At least one U.S. fatality has occurred in 2020. The Maine Department of Environmental Resources said that it was a great white that attacked and killed Julie D. Holowach, 63, of New York City, on Monday. The department said that it was the first shark fatality in the state’s history and that the only other confirmed shark attack had occurred 10 years ago.
Thorrold said that thanks to federal protections, the great white, which likes temperate waters, has been prospering in higher latitudes, as have seals, which the great whites greatly enjoy eating.
What’s behind the recent sightings?
The unusually warm Atlantic waters likely are enhancing the northward migrations, according to the experts, and “we have plenty of warm waters,” said Grothues.
Sea-surface temperatures continue to run several degrees above long-term averages off the Atlantic Coast.

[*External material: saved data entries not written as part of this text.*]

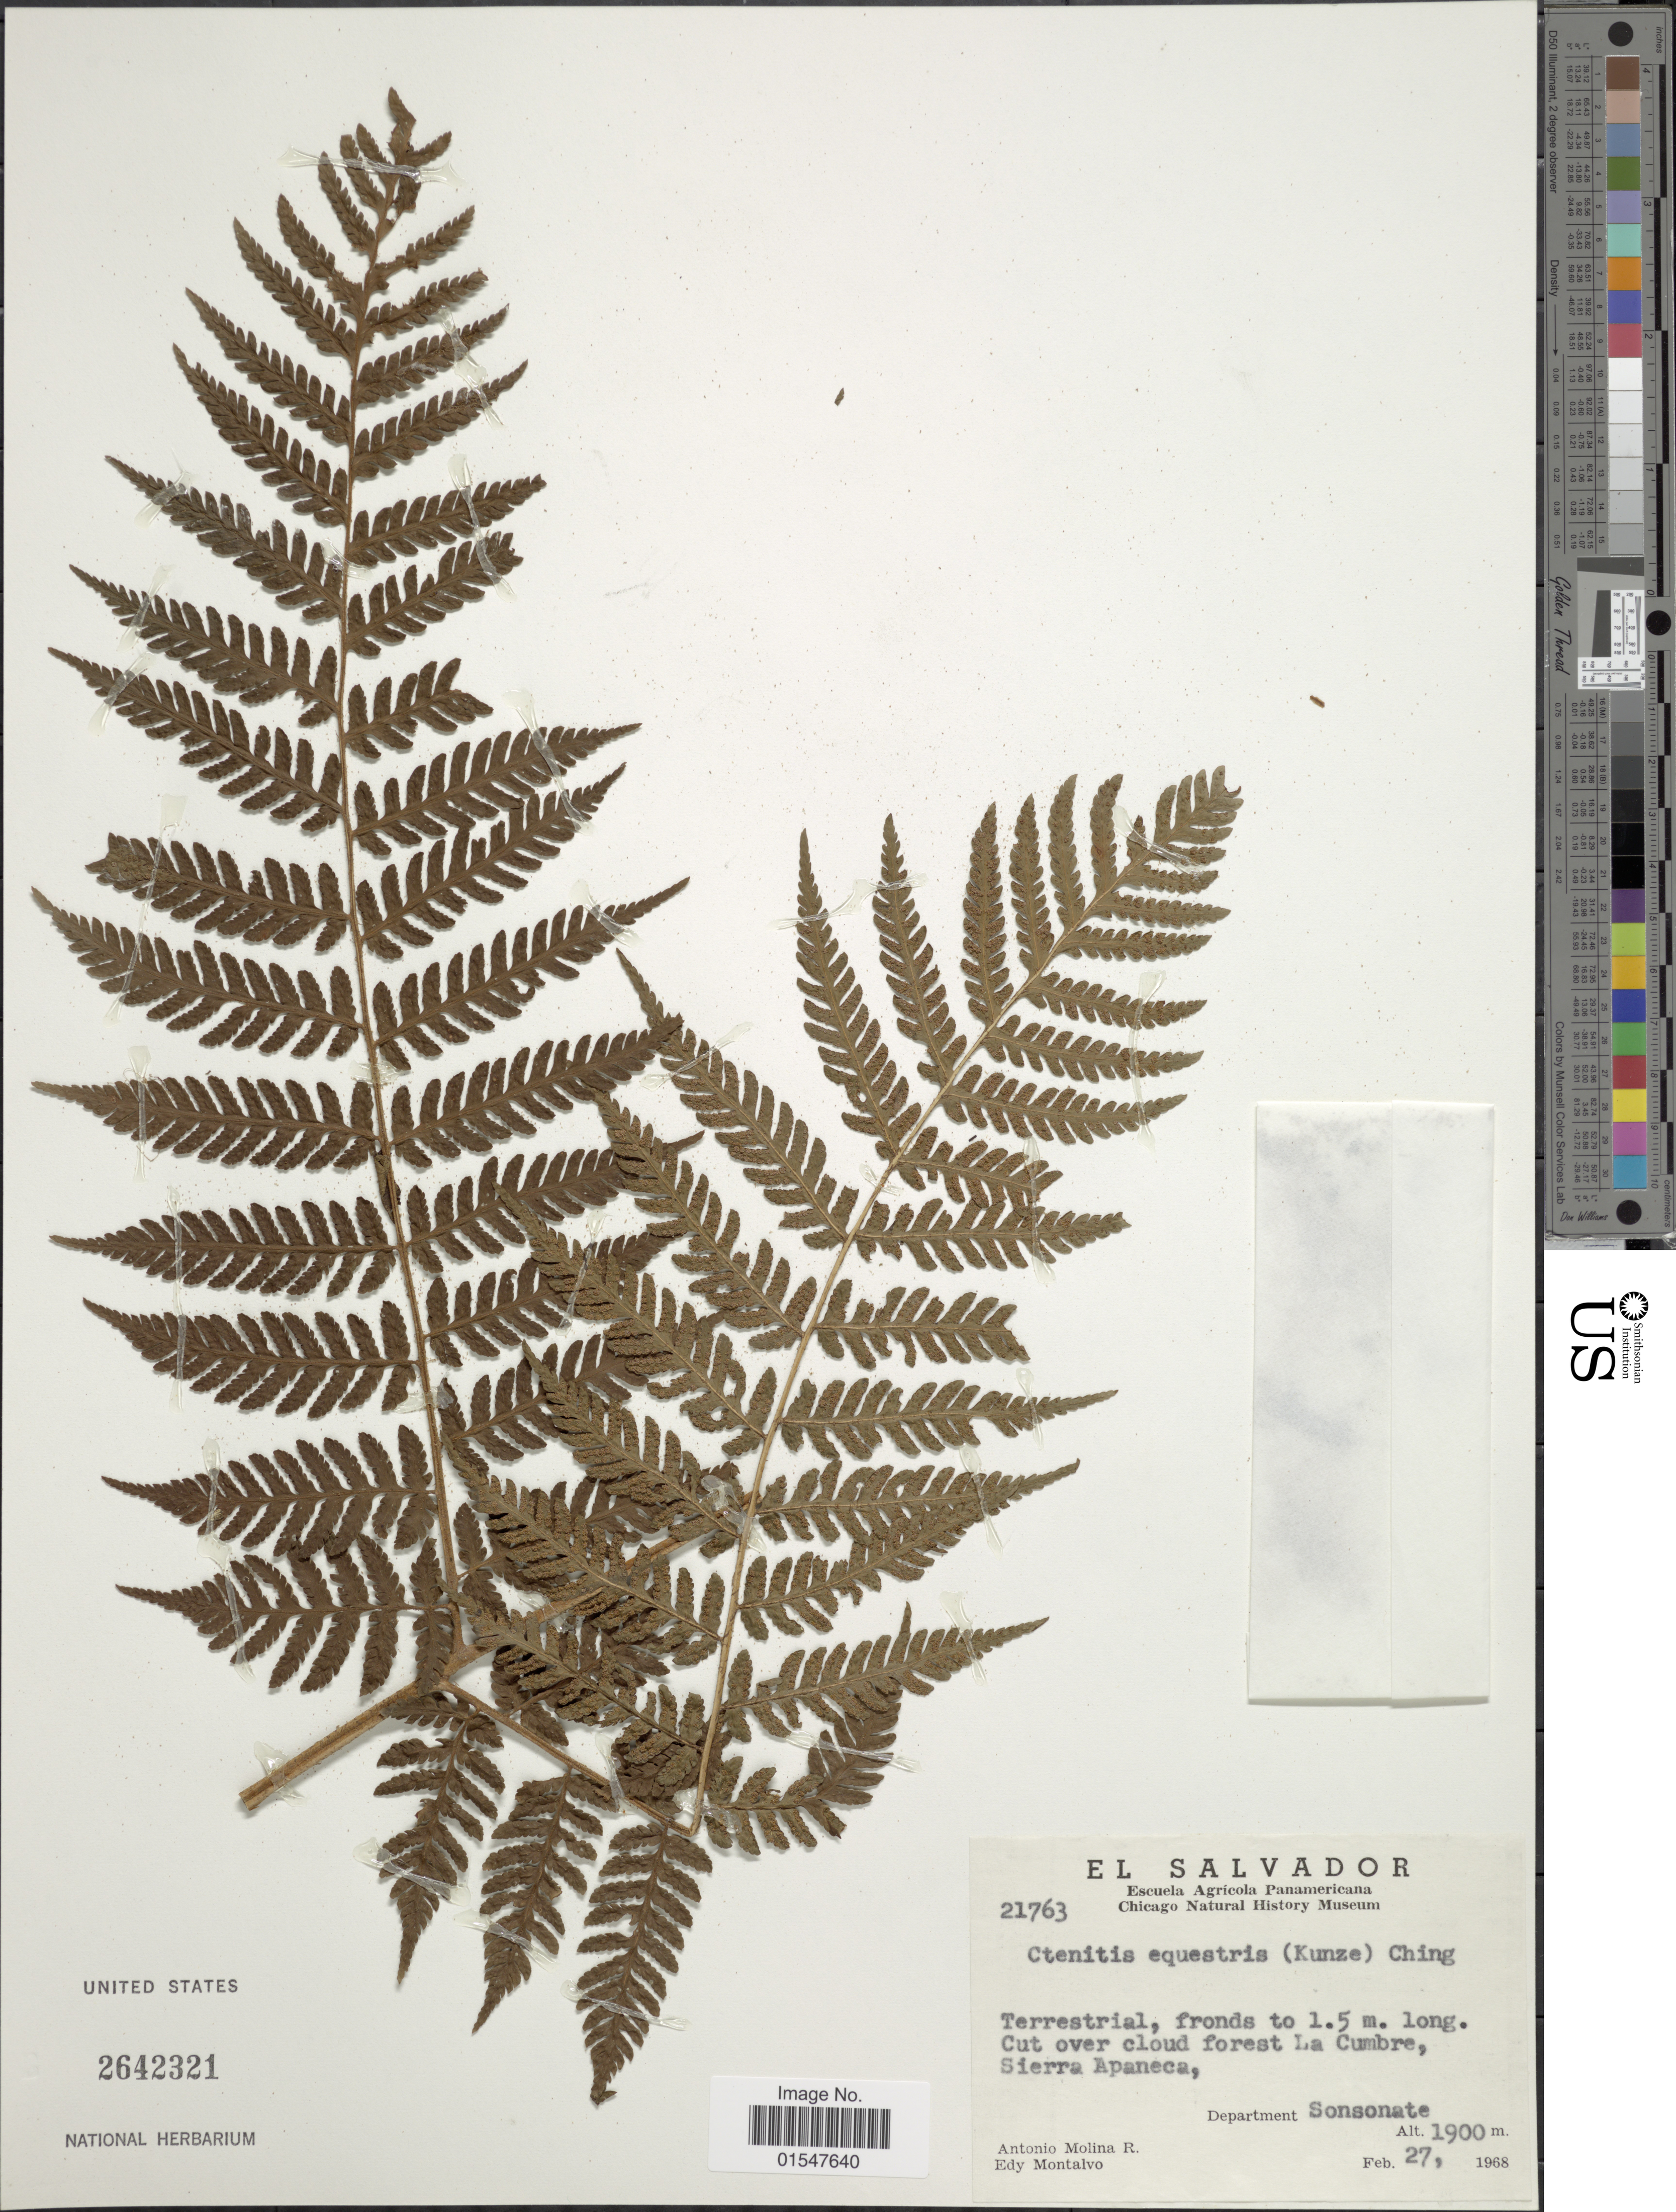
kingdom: Plantae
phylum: Tracheophyta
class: Polypodiopsida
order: Polypodiales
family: Dryopteridaceae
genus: Ctenitis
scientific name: Ctenitis equestris var. equestris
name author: (Kunze) Ching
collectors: A. R. Molina & E. A. Montalvo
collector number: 21763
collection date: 1968-02-27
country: El Salvador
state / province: Sonsonate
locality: Cut over forest La Cumbre, Sierra Apaneca, Department Sonsonate.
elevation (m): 1900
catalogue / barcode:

Some of that water vapor over the ocean has migrated to the mainland, which is why it’s been so steamy. Meanwhile the ninth named tropical storm has popped up in the Atlantic, a record for so early in the season.
In Long Island, a bull shark sighting was reported. That species favors subtropical waters, said Grotues.
Staying safe in the water
It is unwise to pet a shark, but panicking might be worse, says the aquarium’s Grandinetti.
Experts offered several tips, including:
If you encounter one, don’t make a splash, lest it confuse you for a dinner attempting an escape. Instead, walk slowly toward the beach.
Swimming in groups is almost always safer. Individuals might be mistaken for prey.
Swim in prime time. Dawn and dusk are sharks’ busiest hunting hours.
At a briefing Wednesday, Laura Curran, the Nassau County executive who ordered the helicopter patrols, also recommended something that might be New York-specific: Don’t wear glittering jewelry. A shark might mistake it for the bright scales of a fish.
Grandinetti says that rather than being feared, sharks “should be more revered.” They play a “critical role” in the ecosystem with their voracious eating habits.
Still, the sight of those fins can scare the daylights out of swimmers and many likely will not follow her advice.
“Watch the shark,” she said. “Be amazed by it.”